본 발명의 바람직한 일 실시예에서, 화재검출장치는 입력 영상 내의 적어도 하나 이상의 물체의 특징을 추출하는 물체특징추출부; 커널 매핑(Kernel Mapping)을 통해 상기 추출된 물체의 특징을 N차원으로 변환하는 변환부; 및 상기 변환된 좌표를 기반으로 상기 추출된 물체의 특징에 대해 SVM기계학습을 수행하는 기계학습부;를 포함하는 것을 특징으로 한다.
바람직하게, 물체특징추출부는 상기 입력 영상의 각 픽셀간 밝기 변화 차이값 또는 상기 입력 영상의 색정보(RGB) 특성을 이용하여 물체의 특징을 추출한다.
바람직하게, 입력 영상에 연기영상이 포함된 경우 물체특징추출부는 HoG(Histogram of Oriented Gradient)를 이용하여 물체의 특징을 추출한다.
바람직하게, 입력 영상에 화재 영상이 포함된 경우 물체특징추출부는 입력 영상의 HoG(Histogram of Oriented Gradient) 특성 및 입력영상의 색정보(RGB) 특성을 함께 이용하여 물체의 특징을 추출한다.
본 발명의 또 다른 바람직한 일 실시예로서, 화재검출장치에서 화재를 검출하는 방법은 입력 영상 내의 적어도 하나 이상의 물체의 특징을 상기 입력 영상의 각 픽셀간 밝기 변화 차이값 또는 상기 입력영상의 색정보를 이용하여 추출하는 물체특징추출단계; 커널 매핑(Kernel Mapping)을 통해 상기 추출된 물체의 특징을 N차원으로 변환하는 단계; 및 상기 변환된 좌표를 기반으로 상기 추출된 물체의 특징에 대해 SVM기계학습을 수행하는 기계학습단계;를 포함한다.
본 발명에서 개시하는 화재검출 장치 및 방법은 입력 영상의 미분 영상 값을 이용하는 단일 영상 기반 시스템이므로 저가의 칩 솔루션 제작이 가능한 이점이 있다. 또한, 이동식 시스템에서 입력되는 영상에 대해서도 별도의 추가 장비없이 단일 영상만을 이용하여 화재를 검출할 수 있는 효과가 있다.
도 1 은 본 발명의 바람직한 일 실시예로서, 화재검출장치의 내부 구성도를 도시한다.
도 2 는 본 발명의 바람직한 일 실시예로서, 입력 영상의 HoG(Histogram of Oriented Gradient)를 이용하여 물체의 특징을 추출하는 일 예를 도시한다.
도 3 은 본 발명의 바람직한 일 실시예로서, 입력 영상의 HoG(Histogram of Oriented Gradient) 및 입력 영상의 RGB 특성을 이용하여 물체의 특징을 추출하는 일 예를 도시한다.

....

작업 지시 1: 화재검출장치 문서에서 "본 발명에서 개시하는 화재검출 장치 및 방법은"으로 시작하는 단락을 주요 사실은 살려 목록 형태로 짧게 다시 쓰세요.
작업 지시 2: 화재검출장치 문서의 마지막 문장 다음에 이어질 내용을 작성하세요.
아래 자료는 앞의 화재검출장치 문서와 별개의 것입니다.

제공 자료:
....

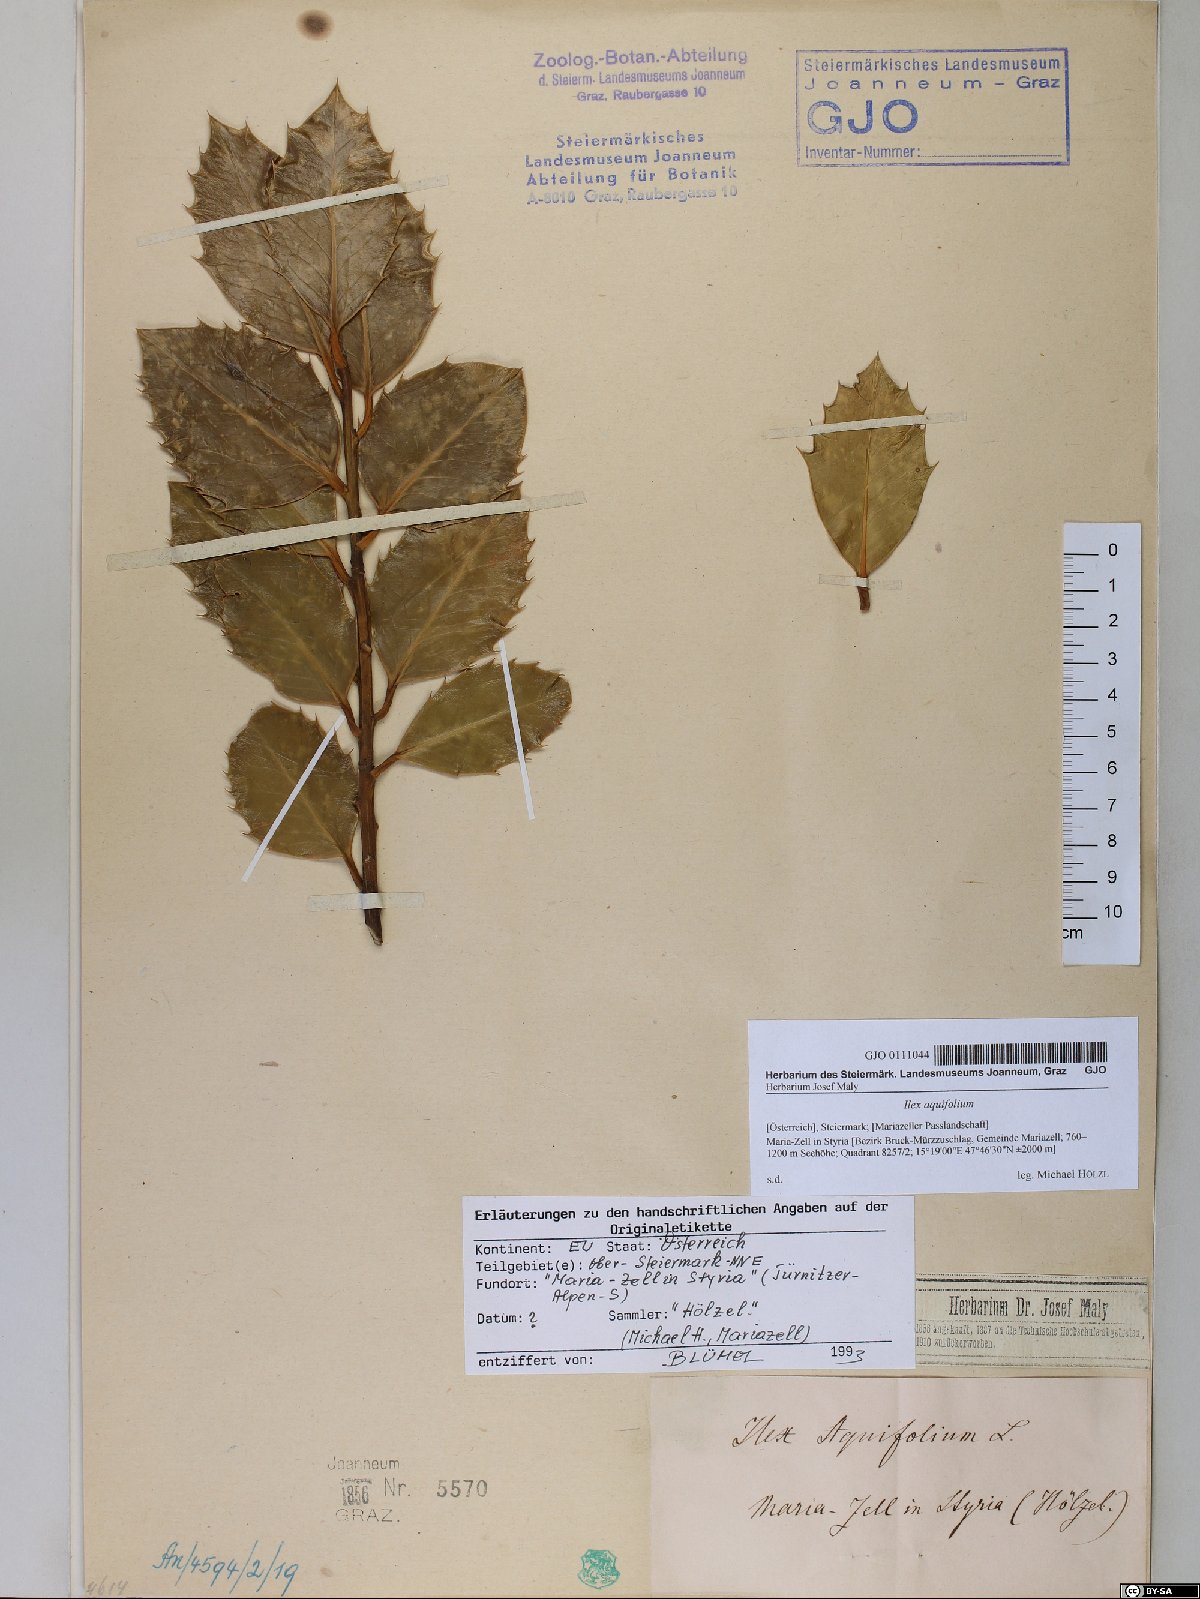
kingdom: Plantae
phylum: Tracheophyta
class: Magnoliopsida
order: Aquifoliales
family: Aquifoliaceae
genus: Ilex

....

작업 결과 1:
- 입력 영상의 미분 영상 값을 이용하는 단일 영상 기반 시스템이다.
- 따라서 저가의 칩 솔루션으로 제작할 수 있다.
- 이동식 시스템에서 입력되는 영상도 별도의 추가 장비 없이 단일 영상만으로 화재를 검출할 수 있다.

작업 결과 2:
도 4 는 본 발명의 바람직한 일 실시예로서, 커널 매핑 방식을 이용하여 추출된 물체의 특징을 변환하는 일 예를 도시한다.
본 명세서에서 사용되는 기술적 용어는 단지 특정한 실시 예를 설명하기 위해 사용된 것으로, 본 발명을 한정하려는 의도가 아님을 유의해야 한다. 또한, 본 명세서에서 사용되는 기술적 용어는 본 명세서에서 특별히 다른 의미로 정의되지 않는 한, 본 발명이 속하는 기술 분야에서 통상의 지식을 가진 자에 의해 일반적으로 이해되는 의미로 해석되어야 하며, 과도하게 포괄적인 의미로 해석되거나, 과도하게 축소된 의미로 해석되지 않아야 한다.
또한, 본 명세서에서 사용되는 기술적인 용어가 본 발명의 사상을 정확하게 표현하지 못하는 잘못된 기술적 용어일 때에는, 당업자가 올바르게 이해할 수 있는 기술적 용어로 대체되어 이해되어야 할 것이다. 또한, 본발명에서 사용되는 일반적인 용어는 사전에 정의되어 있는 바에 따라, 또는 전후 문맥상에 따라 해석되어야 하며, 과도하게 축소된 의미로 해석되지 않아야 한다.
도 1 은 본 발명의 바람직한 일 실시예로서, 화재검출장치의 내부 구성도를 도시한다.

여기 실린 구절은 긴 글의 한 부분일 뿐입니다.